Fentanyl still killing our favourite artists

Malcolm James McCormick a.k.a. Mac Miller. Photo by J. Emilio Flores

Mac Miller should be remembered for his honesty and talent – not his death

Mac Miller shouldn’t be the subject of your addiction jokes. Following the arrest of Cameron James Pettit on Sept. 4, Twitter came to life as fans lauded the arrest, while others took this as a golden opportunity to mock drug addiction and its victims.

Arresting one dealer won’t actually change anything, though. While Petitt may or may not have been complicit in lacing the drugs given to Miller, the problem lies in the production and overall distribution of fentanyl-laced drugs. On Aug. 29, the largest federal fentanyl and heroin seizure in Delaware took place with authorities finding more than 14,000 counterfeit oxycodone pills. Even if Pettit never sold drugs, someone else would have taken his place and sold the laced drugs regardless.

Still, even with an obvious crisis at hand, people make light of addiction claiming that the simple solution is to ‘stop taking drugs.’ Like many things, it isn’t that easy.

YouTuber Shawn Cee wrote a lengthy series of tweets detailing how his brief stint in the hospital for lung surgery nearly killed him because of a nurse’s misuse of prescription drugs. He also explained how, upon his release, he saw numerous dealers outside the hospital looking to sell cheap counterfeit prescription drugs to patients. These patients believe the prescribed amount of medication isn’t enough for them to feel their effects, so they look for cheaper alternatives elsewhere.

Miller was transparent about his drug use, making it clear that he craved the high on songs like “Jet Fuel” off his last full-length album, Swimming. The entire project saw a depressed and struggling Miller trying to cope with his mental illness through the use of alcohol and drugs, but at no point did it ever come across as a suicidal album. He never alluded to taking his own life. Despite being a somber LP, Miller sprinkled it with hope all across its 13 tracks.

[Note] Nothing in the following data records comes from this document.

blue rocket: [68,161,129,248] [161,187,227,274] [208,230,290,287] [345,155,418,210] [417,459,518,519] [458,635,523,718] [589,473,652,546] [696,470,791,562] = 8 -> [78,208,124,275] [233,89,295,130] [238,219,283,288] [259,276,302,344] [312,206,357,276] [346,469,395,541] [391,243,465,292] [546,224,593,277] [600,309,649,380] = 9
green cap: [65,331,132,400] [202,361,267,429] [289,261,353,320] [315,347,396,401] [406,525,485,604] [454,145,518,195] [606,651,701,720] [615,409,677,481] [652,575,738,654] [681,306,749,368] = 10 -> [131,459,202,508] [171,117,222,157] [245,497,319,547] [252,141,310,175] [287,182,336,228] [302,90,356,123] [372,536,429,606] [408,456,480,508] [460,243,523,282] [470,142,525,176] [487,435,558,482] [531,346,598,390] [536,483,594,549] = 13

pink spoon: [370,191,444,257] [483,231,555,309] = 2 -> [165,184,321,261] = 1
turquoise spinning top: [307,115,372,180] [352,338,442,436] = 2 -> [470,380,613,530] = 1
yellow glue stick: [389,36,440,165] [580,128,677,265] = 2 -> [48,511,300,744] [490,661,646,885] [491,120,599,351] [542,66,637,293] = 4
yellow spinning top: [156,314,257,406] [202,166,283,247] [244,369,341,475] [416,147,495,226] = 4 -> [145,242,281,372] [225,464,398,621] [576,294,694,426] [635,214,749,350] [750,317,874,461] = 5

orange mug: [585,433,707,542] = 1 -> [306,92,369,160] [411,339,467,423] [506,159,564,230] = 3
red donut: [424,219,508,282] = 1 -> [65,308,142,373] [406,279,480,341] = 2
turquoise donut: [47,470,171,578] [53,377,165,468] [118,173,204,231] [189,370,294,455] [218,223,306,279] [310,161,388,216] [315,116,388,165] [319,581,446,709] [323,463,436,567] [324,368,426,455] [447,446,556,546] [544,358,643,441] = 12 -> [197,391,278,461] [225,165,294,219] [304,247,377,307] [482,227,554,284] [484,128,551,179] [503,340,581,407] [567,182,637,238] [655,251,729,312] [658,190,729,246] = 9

Mac Miller was afflicted with addiction, but make no mistake, it was fentanyl that killed him. The incredibly strong and potent drug only requires small amounts to take a person’s life. In the United States especially, the government has struggled to keep up with this crisis. Without proper universal healthcare and a lack of necessary tools available to test drugs, the problem is only getting worse and more widespread as Canada is also experiencing a crisis of our own.

Fentanyl is arguably the most dangerous drug available right now – and it’s often not known when it’s being consumed as a dangerous additive. In fact, the Canadian government warns that the fentanyl test strips aren’t 100 per cent conclusive and that test results should be taken with a grain of salt.

As the one year anniversary of Mac Miller’s haunting death approaches, it is more important than ever to understand that fentanyl is one of the biggest drug related issues plaguing North America. While fentanyl addiction is necessarily the culprit, addiction to drugs such as cocaine, xanax and oxycodone opens the door for many accidental overdoses to occur.

If you struggle with addiction, please visit https://www.canada.ca/en/health-canada/services/substance-use/get-help/get-help-problematic-substance-use.html for more info on how to get help.

Additionally, Naloxone, Fentanyl’s antidote, is available in many Quebec pharmacies for free.